▶ **Work instruction 1**
Transcribe the passage of the PERICES project description below between "Improvements in chip" and "to embedded systems.", inclusive.
▶ **Work instruction 2**
Finish out the next part of the PERICES project description below, starting right after its final sentence.

----- Selected extract -----

Chair of Dependable Nano Computing (CDNC)

PERICES: Providing Efficient Reliability in Critical Embedded Systems

  • funding:

    DFG ( SPP1500 )

DFG_logo

Abstract:

Improvements in chip manufacturing technology have propelled an astonishing growth of embedded systems which are integrated into our daily lives. However, this trend is facing serious challenges, both at device and system levels. As the minimum feature size continues to shrink, a host of vulnerabilities, such as radiation-induced soft errors and intermittent errors from weak cells and process variations, will influence the robustness, reliability, and availability of embedded and critical systems. The traditional design paradigm assumes no failure during the lifetime a design. Even classical fault tolerant approaches, such as duplication or Triple Modular Redundancy (TMR), which are used for high-end mainframes and safety-critical applications, are very costly and effective only for very small defect rates, and therefore not applicable to embedded systems.

----- Dataset records -----

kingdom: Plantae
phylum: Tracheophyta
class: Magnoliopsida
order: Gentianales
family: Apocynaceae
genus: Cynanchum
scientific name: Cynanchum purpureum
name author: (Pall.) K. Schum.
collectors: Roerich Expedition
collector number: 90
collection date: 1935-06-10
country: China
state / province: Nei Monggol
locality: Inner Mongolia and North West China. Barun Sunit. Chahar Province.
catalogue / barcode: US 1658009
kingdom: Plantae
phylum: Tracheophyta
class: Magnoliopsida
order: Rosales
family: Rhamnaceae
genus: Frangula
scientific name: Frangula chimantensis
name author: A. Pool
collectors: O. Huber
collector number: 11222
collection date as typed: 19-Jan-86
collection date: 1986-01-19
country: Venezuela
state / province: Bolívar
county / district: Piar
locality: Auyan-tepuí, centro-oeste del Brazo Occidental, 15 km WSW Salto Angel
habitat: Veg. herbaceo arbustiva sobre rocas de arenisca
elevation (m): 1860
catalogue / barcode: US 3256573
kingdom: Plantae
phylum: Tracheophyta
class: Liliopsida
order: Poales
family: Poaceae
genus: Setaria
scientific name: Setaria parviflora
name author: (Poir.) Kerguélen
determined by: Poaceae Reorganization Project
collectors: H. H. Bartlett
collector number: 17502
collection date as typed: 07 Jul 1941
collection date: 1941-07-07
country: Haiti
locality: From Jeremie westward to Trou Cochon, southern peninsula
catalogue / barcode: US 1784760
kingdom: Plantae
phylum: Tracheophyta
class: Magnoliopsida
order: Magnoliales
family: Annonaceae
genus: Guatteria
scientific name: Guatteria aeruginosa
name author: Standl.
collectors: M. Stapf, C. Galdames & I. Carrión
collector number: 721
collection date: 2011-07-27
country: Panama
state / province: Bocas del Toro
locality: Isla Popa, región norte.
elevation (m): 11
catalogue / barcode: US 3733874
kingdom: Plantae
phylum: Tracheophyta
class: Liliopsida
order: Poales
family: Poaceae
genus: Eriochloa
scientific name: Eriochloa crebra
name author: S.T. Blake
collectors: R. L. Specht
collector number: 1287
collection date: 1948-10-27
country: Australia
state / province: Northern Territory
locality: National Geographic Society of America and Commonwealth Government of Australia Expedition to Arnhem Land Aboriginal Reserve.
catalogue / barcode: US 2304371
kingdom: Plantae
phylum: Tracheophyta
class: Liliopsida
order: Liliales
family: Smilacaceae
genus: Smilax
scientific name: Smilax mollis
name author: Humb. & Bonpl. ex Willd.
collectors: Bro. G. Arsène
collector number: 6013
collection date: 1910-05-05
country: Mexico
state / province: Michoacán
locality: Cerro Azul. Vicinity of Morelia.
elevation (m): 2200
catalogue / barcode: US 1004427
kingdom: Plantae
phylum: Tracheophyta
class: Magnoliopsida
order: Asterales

-----

▶ **Exercise response 1**
Improvements in chip manufacturing technology have propelled an astonishing growth of embedded systems which are integrated into our daily lives. However, this trend is facing serious challenges, both at device and system levels. As the minimum feature size continues to shrink, a host of vulnerabilities, such as radiation-induced soft errors and intermittent errors from weak cells and process variations, will influence the robustness, reliability, and availability of embedded and critical systems. The traditional design paradigm assumes no failure during the lifetime a design. Even classical fault tolerant approaches, such as duplication or Triple Modular Redundancy (TMR), which are used for high-end mainframes and safety-critical applications, are very costly and effective only for very small defect rates, and therefore not applicable to embedded systems.

▶ **Exercise response 2**
In this project we will develop techniques and methodologies to ensure robustness, reliability, availability, and recoverability of critical embedded systems at both the hardware and the software levels in a very cost-effective way. We will design a set of techniques and tools for fast and accurate reliability modeling and estimation at various abstraction levels. We will propose concurrent error detection and localization methods (hardware-level) to ensure data integrity. We will also develop novel recovery mechanisms that provide error localization from the design level, and carefully consider how these interact with both the microarchitectural and architectural levels (software-level).